Ich denke, dass es mir vor allem eine großartige Perspektive gegeben hat. Als ich aufwuchs, hatte ich das Gefühl, dass ich im Golf immer besser wurde und das Leben immer besser wurde, und plötzlich hätte es nicht schlimmer kommen können.

Patrick Cantlay
Patrick Cantlay

Ich fühlte mich für eine Weile richtig schlecht. Andererseits denke ich, dass ich durch diese dunklen Tage ein besserer Mensch wurde. Ich war kurz davor, wieder zur Schule zu gehen und Golf an den Nagel zu hängen.

Und deshalb bin ich sehr dankbar, hier zu sein, wo ich jetzt bin, und ich bin sehr glücklich, dass sich all die harte Arbeit ausgezahlt hat.
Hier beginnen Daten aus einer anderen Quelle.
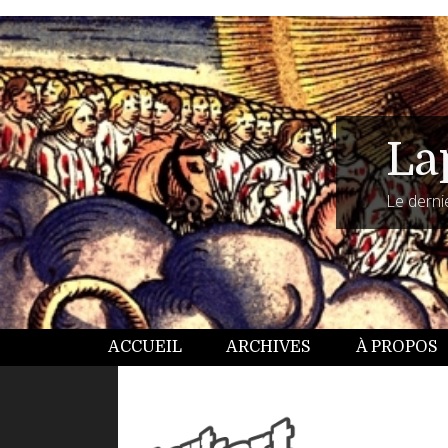
La
Le dernie
ACCUEIL
ARCHIVES
À PROPOS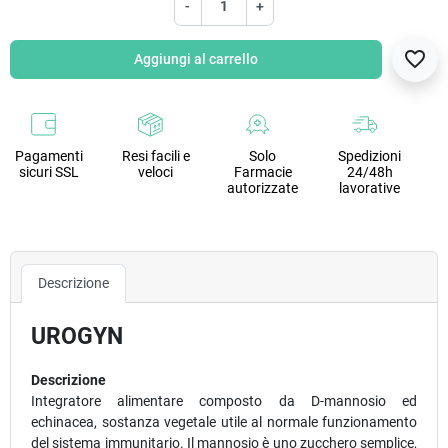
-
+
favorite_border
Aggiungi al carrello
Pagamenti
Resi facili e
Solo
Spedizioni
sicuri SSL
veloci
Farmacie
24/48h
autorizzate
lavorative
Descrizione
UROGYN
Descrizione
Integratore alimentare composto da D-mannosio ed
echinacea, sostanza vegetale utile al normale funzionamento
del sistema immunitario. Il mannosio è uno zucchero semplice,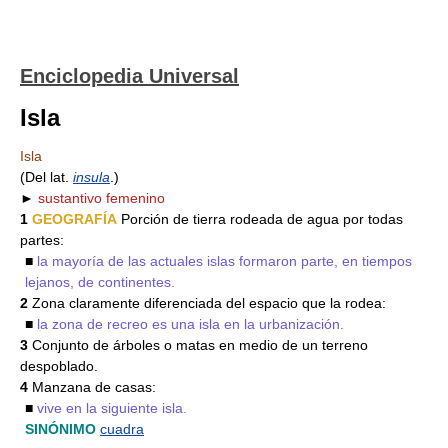
Enciclopedia Universal
Isla
Isla
(Del lat.
insula
.)
►
sustantivo femenino
1
GEOGRAFÍA
Porción de tierra rodeada de agua por todas
partes:
■
la mayoría de las actuales islas formaron parte, en tiempos
lejanos, de continentes.
2
Zona claramente diferenciada del espacio que la rodea:
■
la zona de recreo es una isla en la urbanización.
3
Conjunto de árboles o matas en medio de un terreno
despoblado.
4
Manzana de casas:
■
vive en la siguiente isla.
SINÓNIMO
cuadra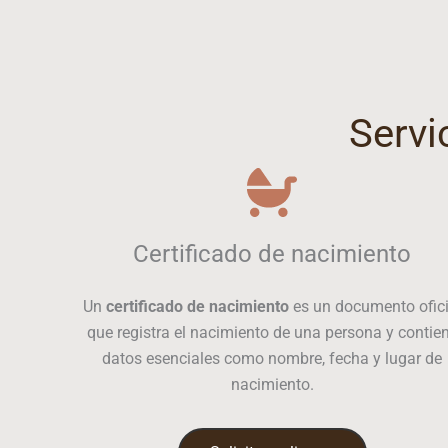
Servi
Certificado de nacimiento
Un
certificado de nacimiento
es un documento ofici
que registra el nacimiento de una persona y contie
datos esenciales como nombre, fecha y lugar de
nacimiento.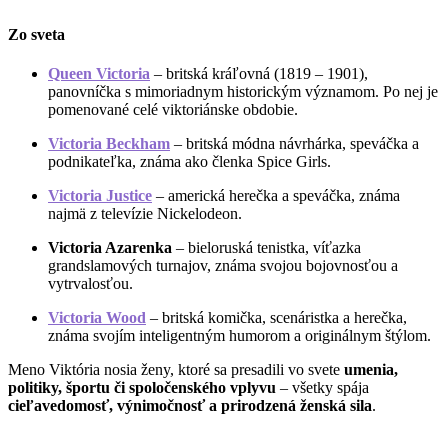
Zo sveta
Queen Victoria
– britská kráľovná (1819 – 1901),
panovníčka s mimoriadnym historickým významom. Po nej je
pomenované celé viktoriánske obdobie.
Victoria Beckham
– britská módna návrhárka, speváčka a
podnikateľka, známa ako členka Spice Girls.
Victoria Justice
– americká herečka a speváčka, známa
najmä z televízie Nickelodeon.
Victoria Azarenka
– bieloruská tenistka, víťazka
grandslamových turnajov, známa svojou bojovnosťou a
vytrvalosťou.
Victoria Wood
– britská komička, scenáristka a herečka,
známa svojím inteligentným humorom a originálnym štýlom.
Meno Viktória nosia ženy, ktoré sa presadili vo svete
umenia,
politiky, športu či spoločenského vplyvu
– všetky spája
cieľavedomosť, výnimočnosť a prirodzená ženská sila
.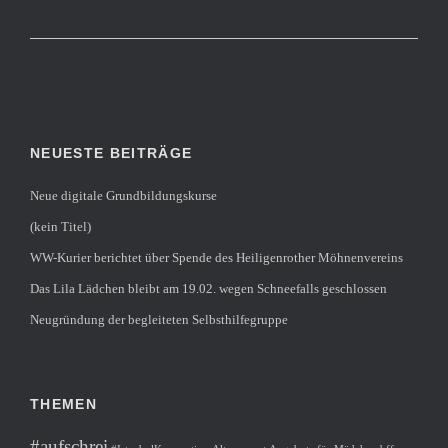
NEUESTE BEITRÄGE
Neue digitale Grundbildungskurse
(kein Titel)
WW-Kurier berichtet über Spende des Heiligenrother Möhnenvereins
Das Lila Lädchen bleibt am 19.02. wegen Schneefalls geschlossen
Neugründung der begleiteten Selbsthilfegruppe
THEMEN
#aufschrei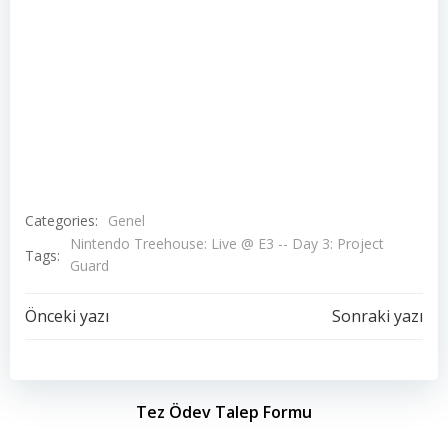
Categories:
Genel
Nintendo Treehouse: Live @ E3 -- Day 3: Project
Tags:
Guard
Yazı
Yazı
Önceki yazı
Sonraki yazı
dolaşımı
dolaşımı
Tez Ödev Talep Formu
Vier Siege in den letzten zwölf Monaten haben sicher Ihre Chancen erhöht, ein Stück vom 40 Mio. $ Topf des Player Impact Programs (PIP) zu bekommen?

Ach, ich weiß nicht. Ich denke, dass ich in dieser Kategorie nicht so toll abschneide. Aber sollte ich wirklich einen Teil davon abbekommen, würde ich all das Geld an die Fans zurückgeben, die das möglich gemacht haben.